The savviest players already realize that partnerships outperform solo efforts.
Fidelity, with $11 trillion in assets under management, launched a digital asset division in 2018 but never cracked mainstream retail crypto.
Imagine Fidelity tightly integrating with a tech-forward crypto firm like Fireblocks. Suddenly, Fidelity’s 200 million clients get seamless crypto access, and Fireblocks gains credibility and distribution. Whether or not a full merger happens, “1+1>2” partnerships are certain to proliferate.
Next is the “arms dealer” model.
During any gold rush, the safest bet is selling shovels.
In the super app era, “shovels” are mission-critical infrastructure. Chainalysis, for example, supplies compliance tools that everyone—from disruptors to incumbents—needs. The more diversified their client base, the more unassailable their position. They stay essential, regardless of who wins the super app war.
The third is the “specialist” model.
Not everyone needs a Swiss Army knife. Platforms specializing in DAO services, or vertical apps geared to NFT finance, are poised to serve niche but valuable segments—even as the giants vie for broad dominance.
These are the primary paths to victory. As for likely losers, look at institutions stuck in the middle, and at regulatory arbitrageurs.
Consider regional US banks—lacking JPMorgan’s resources for large-scale tech investment and without the nimbleness of fintech startups. Once big banks offer one-stop crypto service, the niche for mid-sized players could evaporate quickly.
As for the speculators: In recent years, many projects used complex legal shields to dodge oversight—Cayman registration, DAO governance, “fully decentralized” claims.
With Project Crypto’s clear-cut rules, those gray zones disappear. You either go all-in on decentralization (accepting liquidity and UX limits) or go fully compliant (accepting regulatory costs). There’s no longer a safe middle lane.
From a business perspective, the window for building a dominant position is closing fast.
In platform-based winner-take-all economies, first-mover advantage is crucial. Whoever can assemble a comprehensive ecosystem in the coming months could be the next crypto finance titan.
In 2007, when Steve Jobs unveiled the first iPhone, Nokia’s executives laughed—how could a phone with no keyboard ever succeed? Eighteen months later, the structure of the entire mobile industry had been rewritten.
Project Crypto may turn out to be the “iPhone keynote” for crypto finance.

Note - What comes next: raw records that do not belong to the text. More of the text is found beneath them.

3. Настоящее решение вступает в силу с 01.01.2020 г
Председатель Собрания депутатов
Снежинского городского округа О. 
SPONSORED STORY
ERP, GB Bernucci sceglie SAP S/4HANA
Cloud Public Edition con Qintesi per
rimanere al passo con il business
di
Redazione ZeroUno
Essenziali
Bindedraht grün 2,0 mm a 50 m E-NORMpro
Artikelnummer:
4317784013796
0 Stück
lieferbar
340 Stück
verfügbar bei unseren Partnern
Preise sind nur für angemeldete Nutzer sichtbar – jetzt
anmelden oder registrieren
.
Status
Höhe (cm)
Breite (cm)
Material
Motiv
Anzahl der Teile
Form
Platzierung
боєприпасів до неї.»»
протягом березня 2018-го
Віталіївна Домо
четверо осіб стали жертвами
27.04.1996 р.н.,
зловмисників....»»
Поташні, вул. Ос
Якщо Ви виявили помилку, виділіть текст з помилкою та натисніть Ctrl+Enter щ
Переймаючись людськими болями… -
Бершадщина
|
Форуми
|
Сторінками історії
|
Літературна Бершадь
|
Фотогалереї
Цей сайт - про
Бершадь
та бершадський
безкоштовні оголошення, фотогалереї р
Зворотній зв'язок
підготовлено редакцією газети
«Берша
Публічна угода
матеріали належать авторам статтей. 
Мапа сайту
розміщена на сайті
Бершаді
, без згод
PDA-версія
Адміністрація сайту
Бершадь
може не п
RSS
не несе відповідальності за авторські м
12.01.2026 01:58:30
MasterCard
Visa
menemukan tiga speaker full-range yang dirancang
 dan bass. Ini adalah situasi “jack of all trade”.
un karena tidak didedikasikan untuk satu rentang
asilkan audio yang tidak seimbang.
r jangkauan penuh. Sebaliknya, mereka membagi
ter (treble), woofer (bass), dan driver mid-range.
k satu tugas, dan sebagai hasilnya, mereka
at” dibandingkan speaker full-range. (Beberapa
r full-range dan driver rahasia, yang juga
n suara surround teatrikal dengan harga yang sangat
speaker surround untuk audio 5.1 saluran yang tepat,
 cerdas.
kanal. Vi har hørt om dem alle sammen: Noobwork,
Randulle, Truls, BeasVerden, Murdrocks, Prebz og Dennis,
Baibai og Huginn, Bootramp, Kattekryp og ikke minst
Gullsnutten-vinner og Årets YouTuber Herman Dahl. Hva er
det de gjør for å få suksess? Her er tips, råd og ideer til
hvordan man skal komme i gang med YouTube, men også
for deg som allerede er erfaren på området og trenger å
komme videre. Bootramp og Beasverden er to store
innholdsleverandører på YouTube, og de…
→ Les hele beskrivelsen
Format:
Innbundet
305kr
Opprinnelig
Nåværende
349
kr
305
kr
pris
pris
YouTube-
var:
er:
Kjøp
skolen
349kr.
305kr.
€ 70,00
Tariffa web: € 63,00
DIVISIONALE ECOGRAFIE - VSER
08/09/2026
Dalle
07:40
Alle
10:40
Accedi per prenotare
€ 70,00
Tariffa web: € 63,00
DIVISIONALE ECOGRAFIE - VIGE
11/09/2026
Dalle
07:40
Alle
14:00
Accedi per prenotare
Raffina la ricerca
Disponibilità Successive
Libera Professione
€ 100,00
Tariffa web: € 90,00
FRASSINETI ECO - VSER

Not because it’s flawless, but because it’s the first to show traditional finance what’s possible: real integration of crypto and traditional assets, new models for compliant innovation, new forms of financial delivery.
But remember, it wasn’t the original iPhone that changed the world—it was the App Store. Project Crypto is just the starting point; the true transformation will come when a new ecosystem takes hold.
When millions of developers start building, when billions of users get comfortable with on-chain finance—that’s when the wave crests.
Any judgment now is premature. The story is just beginning.